In a bipartisan vote, Congress last year passed the law, signed by President Joe Biden, out of national security concerns that the Chinese government ultimately would be able to access TikTok user data and manipulate content for U.S. audiences.

A federal appeals court last month upheld the law, determining that the national security concerns were enough to survive the strict scrutiny of the impact that the TikTok measure would have on First Amendment rights.

The Supreme Court then slated oral arguments on TikTok’s emergency petition. In the more than two hours that the justices heard from attorneys for the government, the company and TikTok creators, the justices several times raised the possibility of putting the law on hold until underlying issues are resolved.

Francisco said that issuing a preliminary injunction or an administrative stay would “buy everyone a little breathing space,” adding that it was “why a short reprieve here would make all the sense in the world.”

But the justices also took seriously the concerns of the government, bolstered by the fact that the law passed with so much support on both sides of the aisle.

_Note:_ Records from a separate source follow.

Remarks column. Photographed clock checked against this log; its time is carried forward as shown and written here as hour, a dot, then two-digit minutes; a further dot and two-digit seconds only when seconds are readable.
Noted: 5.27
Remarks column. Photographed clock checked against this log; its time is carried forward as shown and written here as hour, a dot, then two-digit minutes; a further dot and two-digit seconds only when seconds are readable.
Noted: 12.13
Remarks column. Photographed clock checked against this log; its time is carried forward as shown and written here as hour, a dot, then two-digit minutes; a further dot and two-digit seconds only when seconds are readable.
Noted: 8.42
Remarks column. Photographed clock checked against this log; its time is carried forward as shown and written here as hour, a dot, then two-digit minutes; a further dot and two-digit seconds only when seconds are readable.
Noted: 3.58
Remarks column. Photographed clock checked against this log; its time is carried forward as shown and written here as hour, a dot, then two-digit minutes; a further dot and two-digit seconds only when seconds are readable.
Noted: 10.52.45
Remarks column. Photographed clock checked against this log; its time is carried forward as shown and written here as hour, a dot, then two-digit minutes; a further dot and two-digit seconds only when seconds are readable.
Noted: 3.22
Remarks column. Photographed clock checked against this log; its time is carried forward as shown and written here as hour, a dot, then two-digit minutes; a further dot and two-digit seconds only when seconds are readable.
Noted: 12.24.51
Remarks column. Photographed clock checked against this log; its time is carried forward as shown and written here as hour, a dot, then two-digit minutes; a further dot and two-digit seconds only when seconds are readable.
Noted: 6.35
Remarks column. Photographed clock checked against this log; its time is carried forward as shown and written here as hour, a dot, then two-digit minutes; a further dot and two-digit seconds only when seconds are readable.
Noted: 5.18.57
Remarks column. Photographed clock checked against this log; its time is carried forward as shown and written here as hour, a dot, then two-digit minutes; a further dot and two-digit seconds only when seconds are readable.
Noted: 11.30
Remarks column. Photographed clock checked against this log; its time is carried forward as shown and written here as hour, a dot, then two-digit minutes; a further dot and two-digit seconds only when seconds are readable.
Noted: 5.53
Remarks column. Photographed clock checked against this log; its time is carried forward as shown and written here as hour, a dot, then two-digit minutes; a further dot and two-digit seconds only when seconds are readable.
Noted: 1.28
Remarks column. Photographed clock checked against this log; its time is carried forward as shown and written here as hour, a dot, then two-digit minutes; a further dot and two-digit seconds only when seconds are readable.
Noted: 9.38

At one point, Kavanaugh told TikTok’s attorney, “Congress and the president were concerned that China was accessing information about millions of Americans, tens of millions of Americans, including teenagers, people in their 20s, that they would use that information over time to develop spies to turn people, to blackmail people, people who, a generation from now will be working in the FBI and the State Department.”

Kavanaugh asked, “Is that not a realistic assessment by Congress and the president of the risks here?”

Francisco replied, “I am not disputing the risks. I am disputing the means that they have chosen.”

Elizabeth Prelogar, attorney for the government, said that “what Congress was worried about here was not regulating speech as such but instead regulating foreign adversary control.”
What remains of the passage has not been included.